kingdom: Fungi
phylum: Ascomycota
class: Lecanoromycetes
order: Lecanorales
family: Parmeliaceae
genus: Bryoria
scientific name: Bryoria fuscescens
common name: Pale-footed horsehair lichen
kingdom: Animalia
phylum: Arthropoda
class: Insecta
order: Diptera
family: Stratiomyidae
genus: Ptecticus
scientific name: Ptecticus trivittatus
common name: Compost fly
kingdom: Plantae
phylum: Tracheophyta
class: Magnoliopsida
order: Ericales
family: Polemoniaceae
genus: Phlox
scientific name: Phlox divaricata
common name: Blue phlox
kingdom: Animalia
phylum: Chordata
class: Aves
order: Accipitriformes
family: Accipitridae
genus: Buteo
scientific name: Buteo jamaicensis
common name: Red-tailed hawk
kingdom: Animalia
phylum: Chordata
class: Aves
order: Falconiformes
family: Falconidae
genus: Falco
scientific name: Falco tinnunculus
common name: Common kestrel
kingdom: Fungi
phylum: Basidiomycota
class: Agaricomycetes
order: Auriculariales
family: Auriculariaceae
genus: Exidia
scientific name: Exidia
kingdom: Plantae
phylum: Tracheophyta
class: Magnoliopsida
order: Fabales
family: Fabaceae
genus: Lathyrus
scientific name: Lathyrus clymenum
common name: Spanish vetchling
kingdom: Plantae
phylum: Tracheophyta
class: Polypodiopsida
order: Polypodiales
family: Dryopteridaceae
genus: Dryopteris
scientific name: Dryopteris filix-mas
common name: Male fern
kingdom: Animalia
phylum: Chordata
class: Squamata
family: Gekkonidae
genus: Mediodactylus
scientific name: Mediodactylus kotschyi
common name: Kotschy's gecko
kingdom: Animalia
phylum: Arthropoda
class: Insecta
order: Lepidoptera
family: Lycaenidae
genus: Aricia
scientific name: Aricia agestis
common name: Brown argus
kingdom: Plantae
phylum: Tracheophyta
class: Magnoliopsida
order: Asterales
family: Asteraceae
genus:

▶ **What is needed**
Please reproduce every line of the entries above, word for word and in the same order.

▶ **Task answer**
kingdom: Fungi
phylum: Ascomycota
class: Lecanoromycetes
order: Lecanorales
family: Parmeliaceae
genus: Bryoria
scientific name: Bryoria fuscescens
common name: Pale-footed horsehair lichen
kingdom: Animalia
phylum: Arthropoda
class: Insecta
order: Diptera
family: Stratiomyidae
genus: Ptecticus
scientific name: Ptecticus trivittatus
common name: Compost fly
kingdom: Plantae
phylum: Tracheophyta
class: Magnoliopsida
order: Ericales
family: Polemoniaceae
genus: Phlox
scientific name: Phlox divaricata
common name: Blue phlox
kingdom: Animalia
phylum: Chordata
class: Aves
order: Accipitriformes
family: Accipitridae
genus: Buteo
scientific name: Buteo jamaicensis
common name: Red-tailed hawk
kingdom: Animalia
phylum: Chordata
class: Aves
order: Falconiformes
family: Falconidae
genus: Falco
scientific name: Falco tinnunculus
common name: Common kestrel
kingdom: Fungi
phylum: Basidiomycota
class: Agaricomycetes
order: Auriculariales
family: Auriculariaceae
genus: Exidia
scientific name: Exidia
kingdom: Plantae
phylum: Tracheophyta
class: Magnoliopsida
order: Fabales
family: Fabaceae
genus: Lathyrus
scientific name: Lathyrus clymenum
common name: Spanish vetchling
kingdom: Plantae
phylum: Tracheophyta
class: Polypodiopsida
order: Polypodiales
family: Dryopteridaceae
genus: Dryopteris
scientific name: Dryopteris filix-mas
common name: Male fern
kingdom: Animalia
phylum: Chordata
class: Squamata
family: Gekkonidae
genus: Mediodactylus
scientific name: Mediodactylus kotschyi
common name: Kotschy's gecko
kingdom: Animalia
phylum: Arthropoda
class: Insecta
order: Lepidoptera
family: Lycaenidae
genus: Aricia
scientific name: Aricia agestis
common name: Brown argus
kingdom: Plantae
phylum: Tracheophyta
class: Magnoliopsida
order: Asterales
family: Asteraceae
genus:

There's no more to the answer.